We observe that it would have been preferable for appellants to have been afforded an opportunity to respond to this confirmatory data and perhaps to have had the examination suggested by Dr. Liccardo. We conclude however that, to the extent that appellants were entitled to any procedural due process, it was accorded to them by DYFS.

As noted, there is a rigorous procedure prior to approval of persons to adopt a child. N.J.A.C. 10:121A-5.6(a). In light of

[198 NJSuper Page 174]

that pre-qualification, the agency should be particularly interested in why their pre-approval procedures did not disclose the matters that dictated abortion of the adoption process in this case.
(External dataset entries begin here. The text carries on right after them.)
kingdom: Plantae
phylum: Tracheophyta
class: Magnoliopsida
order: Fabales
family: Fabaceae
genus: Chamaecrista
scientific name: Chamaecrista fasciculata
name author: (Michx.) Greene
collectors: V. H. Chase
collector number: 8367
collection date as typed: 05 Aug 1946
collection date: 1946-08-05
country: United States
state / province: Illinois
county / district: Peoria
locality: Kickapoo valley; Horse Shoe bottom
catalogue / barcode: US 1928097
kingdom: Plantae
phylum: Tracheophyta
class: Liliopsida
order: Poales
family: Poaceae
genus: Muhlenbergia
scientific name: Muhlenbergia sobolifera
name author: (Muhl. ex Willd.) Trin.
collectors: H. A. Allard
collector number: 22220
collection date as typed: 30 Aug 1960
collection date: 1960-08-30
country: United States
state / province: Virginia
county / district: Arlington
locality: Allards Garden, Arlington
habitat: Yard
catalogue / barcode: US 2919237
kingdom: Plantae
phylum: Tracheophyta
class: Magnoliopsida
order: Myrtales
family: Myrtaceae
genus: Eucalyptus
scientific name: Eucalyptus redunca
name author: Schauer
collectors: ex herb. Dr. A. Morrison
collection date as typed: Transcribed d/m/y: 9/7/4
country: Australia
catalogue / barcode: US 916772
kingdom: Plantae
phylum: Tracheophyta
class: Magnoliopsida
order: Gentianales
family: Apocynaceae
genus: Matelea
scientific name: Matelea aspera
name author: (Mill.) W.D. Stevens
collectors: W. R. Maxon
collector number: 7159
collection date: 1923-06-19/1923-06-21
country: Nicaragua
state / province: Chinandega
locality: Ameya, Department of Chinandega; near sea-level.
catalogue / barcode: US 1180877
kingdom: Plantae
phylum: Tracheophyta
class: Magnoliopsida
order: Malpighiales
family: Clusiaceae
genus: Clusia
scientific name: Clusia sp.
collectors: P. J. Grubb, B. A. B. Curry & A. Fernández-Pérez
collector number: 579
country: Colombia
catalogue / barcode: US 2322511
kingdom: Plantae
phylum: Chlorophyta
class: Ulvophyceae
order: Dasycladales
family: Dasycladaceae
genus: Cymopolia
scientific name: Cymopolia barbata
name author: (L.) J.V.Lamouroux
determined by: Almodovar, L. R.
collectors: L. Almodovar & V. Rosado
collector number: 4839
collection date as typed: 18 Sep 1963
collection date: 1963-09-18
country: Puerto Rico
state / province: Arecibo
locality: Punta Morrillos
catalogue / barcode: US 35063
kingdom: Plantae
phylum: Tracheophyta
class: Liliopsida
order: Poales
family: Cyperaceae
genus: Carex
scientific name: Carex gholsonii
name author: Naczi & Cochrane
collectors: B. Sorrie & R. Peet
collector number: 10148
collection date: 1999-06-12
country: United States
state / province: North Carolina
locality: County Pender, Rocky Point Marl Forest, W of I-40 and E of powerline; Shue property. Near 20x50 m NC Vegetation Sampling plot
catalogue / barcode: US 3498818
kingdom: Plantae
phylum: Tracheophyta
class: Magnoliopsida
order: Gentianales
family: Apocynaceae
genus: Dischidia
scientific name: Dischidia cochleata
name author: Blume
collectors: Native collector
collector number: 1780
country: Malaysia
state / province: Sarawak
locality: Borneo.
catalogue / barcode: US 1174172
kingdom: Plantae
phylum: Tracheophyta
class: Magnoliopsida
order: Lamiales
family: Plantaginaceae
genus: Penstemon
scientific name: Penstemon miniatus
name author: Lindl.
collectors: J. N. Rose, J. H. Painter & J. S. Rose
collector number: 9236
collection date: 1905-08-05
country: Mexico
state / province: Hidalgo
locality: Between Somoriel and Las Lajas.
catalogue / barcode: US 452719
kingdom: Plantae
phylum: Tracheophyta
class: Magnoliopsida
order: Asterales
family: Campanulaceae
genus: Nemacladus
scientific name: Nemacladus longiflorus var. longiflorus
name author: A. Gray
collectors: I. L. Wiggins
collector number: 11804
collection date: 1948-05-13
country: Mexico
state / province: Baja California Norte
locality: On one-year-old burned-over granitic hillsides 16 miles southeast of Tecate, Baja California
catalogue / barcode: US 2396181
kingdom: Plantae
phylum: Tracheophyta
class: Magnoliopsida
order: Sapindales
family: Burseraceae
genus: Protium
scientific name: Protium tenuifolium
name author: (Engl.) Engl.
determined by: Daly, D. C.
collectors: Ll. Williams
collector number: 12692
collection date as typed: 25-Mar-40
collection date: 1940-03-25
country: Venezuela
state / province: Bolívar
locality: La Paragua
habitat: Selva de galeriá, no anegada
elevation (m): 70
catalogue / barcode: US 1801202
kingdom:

However, we note in the Director's opinion he stated:

If Mr. and Mrs. [P.] are interested in adopting another child through DYFS, the ARC will prepare and [ sic ] up-dated Adoption Home Study, focused on the issues identified above. The study shall include a complete and comprehensive psychological evaluation of the family and a psychiatric evaluation based on both individual and joint interviews.

Lastly, we note that the child has been placed with other prospective adoptive parents. During the pendency of this appeal that relationship may well have developed to the point where the best interest of the child would not be served by his removal from his new adoptive home in any event. This circumstance was recognized by the California court in C.V.C. v. Superior Court, 106 Cal.Rptr. at 131, where the court concluded: "The forthcoming abrogation of the superior court order directing the child's return to the county agency will not compel her interim restoration to petitioner's custody" and that "[d]espite cogent reasons for correcting this unfortunate action, the child's welfare remains as the paramount concern."